Set of tasks:
a – In the passage below on Psyche's labours, why might their number, four, be considered fitting? Answer in one to three sentences.
b – Extend the passage below on Psyche's labours and Hercules, starting after its last sentence.
-- begin Passage to read --
Another epic structure operating in the narrative of C&P, though not connected with epic book-divisions, is that of Psyche's labours. There are four of these, a number which might plausibly be seen as an appropriate reduction in the miniaturised circumstances of the two books of C&P of the traditional Twelve Labours of Hercules (cf. e.g. Apollodorus Bibl.2.5), which had long been an epic theme in antiquity, for example in the lost Herakleia of the fifth-century B.C. Greek epic poet Panyassis (Matthews 1974, 21-5). The analogies between the Labours of Hercules and the tribulations of Psyche are interestingly close. Both sets of labours could be represented as imposed on a mortal by a resentful goddess, Hercules' Juno matching Psyche's Venus (cf. Aeneid 8.291-3), and both mortals finally fulfil their labours and become immortal themselves 24. Psyche's final apotheosis and role on Olympus is in fact very like that of Hercules, who ended by being reconciled to Juno, being admitted to Olympus and marrying her daughter Hebe (e.g. Odyssey 11.602-3 25), just as Venus finally allows Psyche's marriage to her son Cupid and elevation to divine status, and shows her reversal of emnity towards her by dancing at the wedding (6.24 : 146,21-2). Like the Labours of Hercules (cf. e.g. Apollodorus Bibl. 2.5.12), those of Psyche culminate in the ultimate test of descent to and return from the Underworld (6.16 : 140,16ff); like Hercules (but unlike Aeneas) she is instructed to bring something back, not the dog Cerberus but a part of Proserpina's beauty (6.16 :140,19-20) 26.
-- end Passage to read --
-- begin Recorded information --
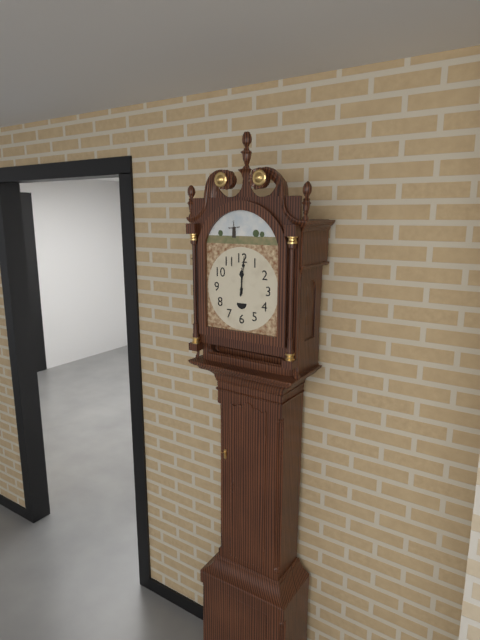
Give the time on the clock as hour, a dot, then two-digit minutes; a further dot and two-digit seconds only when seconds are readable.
12.01
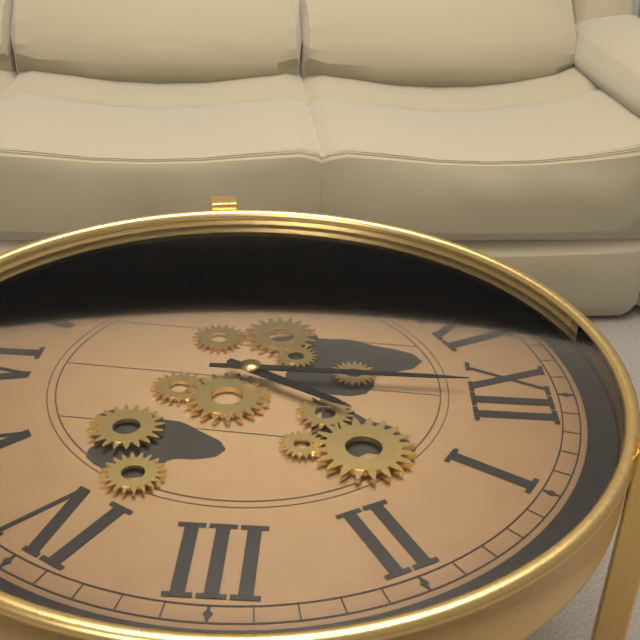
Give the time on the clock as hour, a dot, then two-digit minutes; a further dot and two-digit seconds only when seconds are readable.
1.00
-- end Recorded information --
Answers:
a – Four could plausibly be an appropriate reduction of Hercules' traditional Twelve Labours. The smaller number suits the miniaturised circumstances of the two books of C&P.

b –
But the labours of Hercules are not the only epic quests mirrored in Psyche's four tasks. The second of them (6.11: 136, 16ff) is obviously based on the Argonautica and the Odyssey (Kenney 1990a, 205): Psyche, instructed by Venus to obtain some of the wool from a vicious flock of golden-fleeced sheep (clearly a novelistic version of Jason and the Argonauts), is enabled to do so by the friendly intervention of a reed, recalling the scene in the Odyssey, where Menelaus, similarly set the impossible task of capturing Proteus amid his flock of seals, accomplishes it by the advice of the sea-nymph Eidothea. Thus we find two heroic deeds of epic condensed into the rather more domestic (but still dangerous) task of the girl Psyche; the slightly comic and whimsical turn given to this heroic material in the novel is noteworthy, and shows again how Apuleius transforms his epic models in a way suitable for his rather different work.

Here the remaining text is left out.